Last night through the screen I could hear the crickets chirping. They say summer is ending.
Leaves fill the side yard already. As we walk down the lane each day we hear the unmistakable pop of walnuts falling onto the barn roof. The Concord grapes down the lane are ripe and they smell beautiful. Finn grew out of his summer Crocs. Annie is taller and her hair is longer. The corn in our neighbor's garden is crispy brown and beautiful. My thoughts have slowed; after a strenuous season of illness, hospice, Vacation Bible School planning, death, wedding, retirement party-planning I'm no longer *planning* anything. Today I noticed a row of colorful zinnias in a place I pass every day. I'm drinking in the first of September; the shadows always look different as the planet tilts and the season changes. We spent the afternoon at the pool, where Finn has conquered the water slide. He lost his second front tooth this summer. How do children grow so fast?
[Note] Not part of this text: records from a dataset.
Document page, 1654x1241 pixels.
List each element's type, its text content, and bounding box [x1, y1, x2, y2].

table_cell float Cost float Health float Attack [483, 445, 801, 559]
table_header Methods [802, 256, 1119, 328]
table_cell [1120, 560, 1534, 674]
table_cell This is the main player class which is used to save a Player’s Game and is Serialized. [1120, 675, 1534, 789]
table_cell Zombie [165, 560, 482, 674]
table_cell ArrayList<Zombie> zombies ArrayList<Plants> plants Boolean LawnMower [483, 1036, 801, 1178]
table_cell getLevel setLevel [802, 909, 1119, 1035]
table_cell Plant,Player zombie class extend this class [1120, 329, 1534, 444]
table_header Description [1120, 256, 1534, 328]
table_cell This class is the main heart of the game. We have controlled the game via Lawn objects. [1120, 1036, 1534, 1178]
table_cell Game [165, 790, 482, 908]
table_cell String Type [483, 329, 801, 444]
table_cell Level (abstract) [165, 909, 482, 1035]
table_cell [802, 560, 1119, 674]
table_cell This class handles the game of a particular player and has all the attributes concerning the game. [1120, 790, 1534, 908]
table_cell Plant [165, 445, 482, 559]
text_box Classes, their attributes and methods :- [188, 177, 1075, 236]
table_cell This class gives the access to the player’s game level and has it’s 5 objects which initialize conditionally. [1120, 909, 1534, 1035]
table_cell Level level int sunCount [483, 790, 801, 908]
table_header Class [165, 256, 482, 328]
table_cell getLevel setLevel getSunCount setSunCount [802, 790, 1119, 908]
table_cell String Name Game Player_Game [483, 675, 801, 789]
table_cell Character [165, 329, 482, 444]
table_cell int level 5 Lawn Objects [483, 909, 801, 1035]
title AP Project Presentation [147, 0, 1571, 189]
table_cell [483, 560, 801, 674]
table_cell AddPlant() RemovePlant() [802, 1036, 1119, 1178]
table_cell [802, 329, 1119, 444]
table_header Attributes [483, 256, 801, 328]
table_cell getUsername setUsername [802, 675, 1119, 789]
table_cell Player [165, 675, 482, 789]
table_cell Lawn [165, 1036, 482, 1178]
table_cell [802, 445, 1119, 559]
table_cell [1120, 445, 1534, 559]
I am grateful for this life and for the changing seasons. God's goodness has permeated the summer; even in, especially in, the hard places, He has been here. Life is the biggest mystery. I can't get over how if the Earth were oriented differently on its axis or located elsewhere in the solar system we wouldn't exist.
And yet: here I am, listening to the crickets. There is so much beauty and wonder in the everyday.